WHAT NEEDS TO BE DONE:
Every line from the beginning of the records below up to the one holding "Page size: 1500x844." should be quoted exactly; leave out the rest.

INFORMATION SHOWN:
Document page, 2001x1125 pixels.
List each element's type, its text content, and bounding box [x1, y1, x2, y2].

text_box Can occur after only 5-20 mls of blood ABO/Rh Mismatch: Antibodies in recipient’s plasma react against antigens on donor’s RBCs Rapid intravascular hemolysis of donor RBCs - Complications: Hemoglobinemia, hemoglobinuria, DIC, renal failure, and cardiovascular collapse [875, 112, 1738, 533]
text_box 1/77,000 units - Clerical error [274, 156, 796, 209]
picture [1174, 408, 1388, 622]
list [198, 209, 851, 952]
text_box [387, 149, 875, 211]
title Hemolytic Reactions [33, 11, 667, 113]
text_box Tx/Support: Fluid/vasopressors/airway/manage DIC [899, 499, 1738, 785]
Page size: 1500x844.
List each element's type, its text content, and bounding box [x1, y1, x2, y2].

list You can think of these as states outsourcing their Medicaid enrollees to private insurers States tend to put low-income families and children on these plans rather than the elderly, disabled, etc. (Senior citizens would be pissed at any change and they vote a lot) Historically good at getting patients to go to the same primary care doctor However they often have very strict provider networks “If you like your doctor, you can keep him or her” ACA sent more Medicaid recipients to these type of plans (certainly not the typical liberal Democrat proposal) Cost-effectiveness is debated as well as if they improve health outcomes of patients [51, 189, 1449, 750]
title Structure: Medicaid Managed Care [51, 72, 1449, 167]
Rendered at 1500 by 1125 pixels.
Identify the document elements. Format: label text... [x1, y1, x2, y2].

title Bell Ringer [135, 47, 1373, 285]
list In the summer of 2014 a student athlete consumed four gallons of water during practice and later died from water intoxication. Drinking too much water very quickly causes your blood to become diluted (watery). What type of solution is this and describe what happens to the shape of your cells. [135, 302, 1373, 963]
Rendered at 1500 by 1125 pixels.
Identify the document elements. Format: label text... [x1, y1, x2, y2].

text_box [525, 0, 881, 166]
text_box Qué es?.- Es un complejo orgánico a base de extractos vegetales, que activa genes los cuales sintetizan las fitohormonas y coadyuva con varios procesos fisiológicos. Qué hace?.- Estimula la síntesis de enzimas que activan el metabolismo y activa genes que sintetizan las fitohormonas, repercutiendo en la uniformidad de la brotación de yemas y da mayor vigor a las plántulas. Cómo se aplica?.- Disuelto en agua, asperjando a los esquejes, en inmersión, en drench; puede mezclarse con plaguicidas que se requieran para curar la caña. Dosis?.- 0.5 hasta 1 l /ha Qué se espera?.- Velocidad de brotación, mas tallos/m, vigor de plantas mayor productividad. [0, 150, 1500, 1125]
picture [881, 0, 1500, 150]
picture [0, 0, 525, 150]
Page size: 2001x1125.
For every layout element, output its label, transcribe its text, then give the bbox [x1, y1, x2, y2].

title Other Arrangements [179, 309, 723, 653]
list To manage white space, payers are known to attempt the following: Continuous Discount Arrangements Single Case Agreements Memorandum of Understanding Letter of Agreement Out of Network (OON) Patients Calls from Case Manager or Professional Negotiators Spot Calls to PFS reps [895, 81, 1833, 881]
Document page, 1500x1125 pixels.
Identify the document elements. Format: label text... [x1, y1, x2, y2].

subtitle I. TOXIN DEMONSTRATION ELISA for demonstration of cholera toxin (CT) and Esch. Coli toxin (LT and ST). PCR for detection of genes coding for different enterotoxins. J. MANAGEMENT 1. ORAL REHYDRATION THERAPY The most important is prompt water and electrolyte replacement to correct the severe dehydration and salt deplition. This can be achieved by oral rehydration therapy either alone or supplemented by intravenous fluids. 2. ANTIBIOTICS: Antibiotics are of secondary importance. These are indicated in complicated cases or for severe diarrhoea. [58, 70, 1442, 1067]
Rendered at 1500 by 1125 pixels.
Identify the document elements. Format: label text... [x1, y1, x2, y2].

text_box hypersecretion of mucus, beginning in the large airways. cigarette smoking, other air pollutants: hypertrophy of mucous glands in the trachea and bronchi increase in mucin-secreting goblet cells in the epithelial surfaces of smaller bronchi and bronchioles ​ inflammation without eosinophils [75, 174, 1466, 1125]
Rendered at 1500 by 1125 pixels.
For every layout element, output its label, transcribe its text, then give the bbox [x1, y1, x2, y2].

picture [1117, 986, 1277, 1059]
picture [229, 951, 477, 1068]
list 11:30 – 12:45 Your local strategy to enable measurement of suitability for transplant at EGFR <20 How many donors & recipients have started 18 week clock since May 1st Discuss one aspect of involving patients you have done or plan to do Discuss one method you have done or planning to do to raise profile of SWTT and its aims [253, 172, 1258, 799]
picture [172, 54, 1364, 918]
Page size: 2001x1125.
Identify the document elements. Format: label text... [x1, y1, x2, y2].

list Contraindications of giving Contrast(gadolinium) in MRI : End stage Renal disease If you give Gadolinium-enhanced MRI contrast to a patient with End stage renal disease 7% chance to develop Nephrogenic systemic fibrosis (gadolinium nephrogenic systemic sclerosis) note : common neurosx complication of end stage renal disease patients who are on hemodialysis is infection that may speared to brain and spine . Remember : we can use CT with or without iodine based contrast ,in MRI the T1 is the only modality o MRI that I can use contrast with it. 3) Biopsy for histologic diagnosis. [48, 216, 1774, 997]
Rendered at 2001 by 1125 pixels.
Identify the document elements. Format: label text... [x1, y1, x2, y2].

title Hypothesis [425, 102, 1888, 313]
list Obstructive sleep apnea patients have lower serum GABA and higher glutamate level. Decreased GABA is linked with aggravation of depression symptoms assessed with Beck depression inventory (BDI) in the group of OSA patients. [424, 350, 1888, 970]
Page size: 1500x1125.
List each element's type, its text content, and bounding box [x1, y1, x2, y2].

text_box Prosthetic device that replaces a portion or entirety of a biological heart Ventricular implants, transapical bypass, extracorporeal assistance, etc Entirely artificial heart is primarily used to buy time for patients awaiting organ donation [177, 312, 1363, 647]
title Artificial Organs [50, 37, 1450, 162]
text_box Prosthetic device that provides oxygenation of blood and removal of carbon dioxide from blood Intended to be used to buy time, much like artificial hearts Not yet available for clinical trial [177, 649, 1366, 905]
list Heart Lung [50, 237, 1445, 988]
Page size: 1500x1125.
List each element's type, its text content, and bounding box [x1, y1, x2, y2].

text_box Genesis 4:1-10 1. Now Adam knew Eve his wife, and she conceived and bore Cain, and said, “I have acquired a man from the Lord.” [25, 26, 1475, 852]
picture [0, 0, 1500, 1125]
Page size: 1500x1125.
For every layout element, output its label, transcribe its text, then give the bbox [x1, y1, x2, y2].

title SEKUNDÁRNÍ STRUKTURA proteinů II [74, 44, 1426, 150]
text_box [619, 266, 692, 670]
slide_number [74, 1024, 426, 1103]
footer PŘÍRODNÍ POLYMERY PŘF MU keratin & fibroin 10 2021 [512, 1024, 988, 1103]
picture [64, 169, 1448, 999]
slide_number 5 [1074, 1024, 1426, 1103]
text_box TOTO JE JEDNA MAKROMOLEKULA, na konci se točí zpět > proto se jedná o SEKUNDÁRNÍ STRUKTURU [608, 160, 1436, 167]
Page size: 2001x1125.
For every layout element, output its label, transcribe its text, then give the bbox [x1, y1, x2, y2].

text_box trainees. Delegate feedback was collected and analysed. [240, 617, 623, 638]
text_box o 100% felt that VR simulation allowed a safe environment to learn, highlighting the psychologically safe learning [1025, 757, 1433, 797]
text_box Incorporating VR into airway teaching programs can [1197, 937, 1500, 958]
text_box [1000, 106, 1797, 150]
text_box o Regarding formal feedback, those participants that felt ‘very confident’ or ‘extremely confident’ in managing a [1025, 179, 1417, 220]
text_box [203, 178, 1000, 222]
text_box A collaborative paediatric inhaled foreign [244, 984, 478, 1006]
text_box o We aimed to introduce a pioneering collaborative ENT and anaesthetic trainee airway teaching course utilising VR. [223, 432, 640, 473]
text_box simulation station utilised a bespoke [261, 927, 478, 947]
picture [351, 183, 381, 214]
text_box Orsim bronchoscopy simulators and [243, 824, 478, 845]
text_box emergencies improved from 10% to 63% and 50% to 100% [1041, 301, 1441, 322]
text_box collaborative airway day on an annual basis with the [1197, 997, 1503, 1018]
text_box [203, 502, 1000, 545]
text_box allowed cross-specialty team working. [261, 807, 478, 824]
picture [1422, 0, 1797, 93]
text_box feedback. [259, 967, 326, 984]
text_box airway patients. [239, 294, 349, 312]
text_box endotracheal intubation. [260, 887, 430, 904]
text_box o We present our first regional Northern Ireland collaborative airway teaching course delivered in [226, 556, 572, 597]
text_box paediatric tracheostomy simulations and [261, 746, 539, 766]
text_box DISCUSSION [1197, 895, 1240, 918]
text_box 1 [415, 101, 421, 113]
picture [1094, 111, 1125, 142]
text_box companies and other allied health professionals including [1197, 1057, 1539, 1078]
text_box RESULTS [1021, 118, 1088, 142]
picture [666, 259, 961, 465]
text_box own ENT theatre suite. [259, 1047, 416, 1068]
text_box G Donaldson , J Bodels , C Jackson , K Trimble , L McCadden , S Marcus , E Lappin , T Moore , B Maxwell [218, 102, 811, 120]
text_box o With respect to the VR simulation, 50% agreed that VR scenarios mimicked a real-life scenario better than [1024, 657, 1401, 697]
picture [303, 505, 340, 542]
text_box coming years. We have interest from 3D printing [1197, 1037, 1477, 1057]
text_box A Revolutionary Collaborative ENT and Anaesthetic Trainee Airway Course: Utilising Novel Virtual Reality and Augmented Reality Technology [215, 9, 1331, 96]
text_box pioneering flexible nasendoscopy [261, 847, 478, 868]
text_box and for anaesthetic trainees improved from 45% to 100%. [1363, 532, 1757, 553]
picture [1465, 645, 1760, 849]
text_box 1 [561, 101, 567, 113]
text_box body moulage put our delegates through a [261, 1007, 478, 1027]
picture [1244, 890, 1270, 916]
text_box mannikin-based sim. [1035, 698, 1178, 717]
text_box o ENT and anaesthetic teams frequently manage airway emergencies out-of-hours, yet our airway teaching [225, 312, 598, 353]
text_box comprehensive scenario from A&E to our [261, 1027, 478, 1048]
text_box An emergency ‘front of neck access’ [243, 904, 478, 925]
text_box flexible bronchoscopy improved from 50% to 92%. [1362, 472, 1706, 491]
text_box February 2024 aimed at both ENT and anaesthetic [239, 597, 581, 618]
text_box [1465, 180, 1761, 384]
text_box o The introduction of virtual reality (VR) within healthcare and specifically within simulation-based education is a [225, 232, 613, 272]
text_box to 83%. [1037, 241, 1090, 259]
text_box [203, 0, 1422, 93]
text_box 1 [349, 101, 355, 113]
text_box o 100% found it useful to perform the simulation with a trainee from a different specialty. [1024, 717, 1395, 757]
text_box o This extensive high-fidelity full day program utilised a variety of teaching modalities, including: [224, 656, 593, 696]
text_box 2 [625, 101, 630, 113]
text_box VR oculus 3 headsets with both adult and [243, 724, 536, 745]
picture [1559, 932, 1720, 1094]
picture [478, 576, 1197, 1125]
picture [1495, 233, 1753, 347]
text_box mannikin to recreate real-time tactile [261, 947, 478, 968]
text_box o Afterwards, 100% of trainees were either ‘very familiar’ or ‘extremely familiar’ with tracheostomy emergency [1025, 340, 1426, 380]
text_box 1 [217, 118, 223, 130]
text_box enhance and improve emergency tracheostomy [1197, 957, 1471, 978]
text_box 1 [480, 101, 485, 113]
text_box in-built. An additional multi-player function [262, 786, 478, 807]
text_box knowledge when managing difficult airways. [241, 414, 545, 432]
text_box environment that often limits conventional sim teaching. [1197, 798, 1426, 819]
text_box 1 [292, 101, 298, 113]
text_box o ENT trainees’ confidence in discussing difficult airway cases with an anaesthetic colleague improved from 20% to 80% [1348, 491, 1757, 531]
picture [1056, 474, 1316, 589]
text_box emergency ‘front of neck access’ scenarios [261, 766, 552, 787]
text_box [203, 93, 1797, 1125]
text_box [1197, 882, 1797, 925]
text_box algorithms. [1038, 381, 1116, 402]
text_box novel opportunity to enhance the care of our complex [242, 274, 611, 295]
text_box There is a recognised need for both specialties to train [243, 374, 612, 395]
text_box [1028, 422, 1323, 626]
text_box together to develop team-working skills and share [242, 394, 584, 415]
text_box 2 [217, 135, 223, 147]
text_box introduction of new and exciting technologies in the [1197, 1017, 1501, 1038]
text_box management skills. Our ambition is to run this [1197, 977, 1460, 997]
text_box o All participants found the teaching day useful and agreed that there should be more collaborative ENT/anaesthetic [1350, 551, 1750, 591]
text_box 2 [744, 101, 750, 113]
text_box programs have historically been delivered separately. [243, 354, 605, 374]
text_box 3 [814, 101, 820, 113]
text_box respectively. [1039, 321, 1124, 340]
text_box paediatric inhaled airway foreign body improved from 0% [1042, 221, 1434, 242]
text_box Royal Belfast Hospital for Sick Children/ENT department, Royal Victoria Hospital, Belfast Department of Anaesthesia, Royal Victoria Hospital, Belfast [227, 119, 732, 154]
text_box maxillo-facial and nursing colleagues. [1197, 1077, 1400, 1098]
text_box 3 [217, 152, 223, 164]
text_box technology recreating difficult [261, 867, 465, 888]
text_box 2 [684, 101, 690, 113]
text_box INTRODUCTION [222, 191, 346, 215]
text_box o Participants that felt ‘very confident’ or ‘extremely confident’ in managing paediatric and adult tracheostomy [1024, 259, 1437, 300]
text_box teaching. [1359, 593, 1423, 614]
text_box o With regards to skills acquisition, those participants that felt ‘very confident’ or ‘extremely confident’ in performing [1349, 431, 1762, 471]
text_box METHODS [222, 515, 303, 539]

EXERCISE RESULT:
Document page, 2001x1125 pixels.
List each element's type, its text content, and bounding box [x1, y1, x2, y2].

text_box Can occur after only 5-20 mls of blood ABO/Rh Mismatch: Antibodies in recipient’s plasma react against antigens on donor’s RBCs Rapid intravascular hemolysis of donor RBCs - Complications: Hemoglobinemia, hemoglobinuria, DIC, renal failure, and cardiovascular collapse [875, 112, 1738, 533]
text_box 1/77,000 units - Clerical error [274, 156, 796, 209]
picture [1174, 408, 1388, 622]
list [198, 209, 851, 952]
text_box [387, 149, 875, 211]
title Hemolytic Reactions [33, 11, 667, 113]
text_box Tx/Support: Fluid/vasopressors/airway/manage DIC [899, 499, 1738, 785]
Page size: 1500x844.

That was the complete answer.